Work instructions: Reproduce the toothpaste tablets forum thread below word for word, in full.

Provided passage:
# Toothpaste tablets



## the7wolf (Dec 4, 2012)

Thought this was interesting. Didn't even know they existed.

http://www.amazon.com/gp/product/B003UY1NMW/ref=oh_details_o00_s00_i00

Might not be as effective as toothpaste but compact.


----------



## jsriley5 (Sep 22, 2012)

Well considering the number of brushes in a tube I wouldn't neccessarily call them compact. But with the moisture content out of them and being hard tablets they should be lighter and not prone to ruptures and messes in a bob. Think I'll stick to tube paste or powders unless you get some and really rave about em


----------



## Sentry18 (Aug 5, 2012)

It is an interesting product though. Thanks for posting.


----------



## the7wolf (Dec 4, 2012)

jsriley5 said:


> Well considering the number of brushes in a tube I wouldn't neccessarily call them compact. But with the moisture content out of them and being hard tablets they should be lighter and not prone to ruptures and messes in a bob. Think I'll stick to tube paste or powders unless you get some and really rave about em


Ordered some. I'll let you know how they work out.


----------



## jsriley5 (Sep 22, 2012)

cool could be kinda neat with one of the two part travel brushes probably get a couple of the tablets in the holder with the brush make a handy lil day trip brush.


----------

Given information:
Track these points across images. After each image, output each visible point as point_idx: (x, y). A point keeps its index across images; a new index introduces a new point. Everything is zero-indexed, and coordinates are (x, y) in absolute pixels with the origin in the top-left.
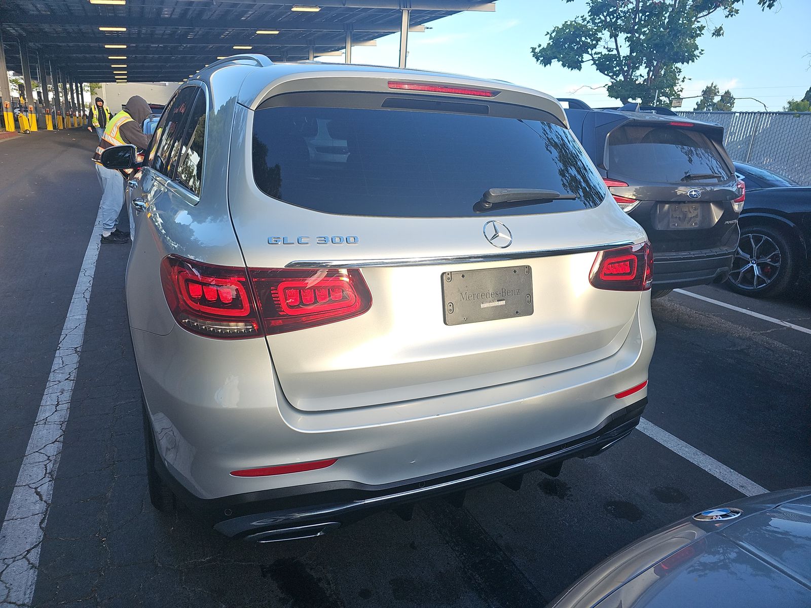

Exercise solution:
# Toothpaste tablets



## the7wolf (Dec 4, 2012)

Thought this was interesting. Didn't even know they existed.

http://www.amazon.com/gp/product/B003UY1NMW/ref=oh_details_o00_s00_i00

Might not be as effective as toothpaste but compact.


----------



## jsriley5 (Sep 22, 2012)

Well considering the number of brushes in a tube I wouldn't neccessarily call them compact. But with the moisture content out of them and being hard tablets they should be lighter and not prone to ruptures and messes in a bob. Think I'll stick to tube paste or powders unless you get some and really rave about em


----------



## Sentry18 (Aug 5, 2012)

It is an interesting product though. Thanks for posting.


----------



## the7wolf (Dec 4, 2012)

jsriley5 said:


> Well considering the number of brushes in a tube I wouldn't neccessarily call them compact. But with the moisture content out of them and being hard tablets they should be lighter and not prone to ruptures and messes in a bob. Think I'll stick to tube paste or powders unless you get some and really rave about em


Ordered some. I'll let you know how they work out.


----------



## jsriley5 (Sep 22, 2012)

cool could be kinda neat with one of the two part travel brushes probably get a couple of the tablets in the holder with the brush make a handy lil day trip brush.


----------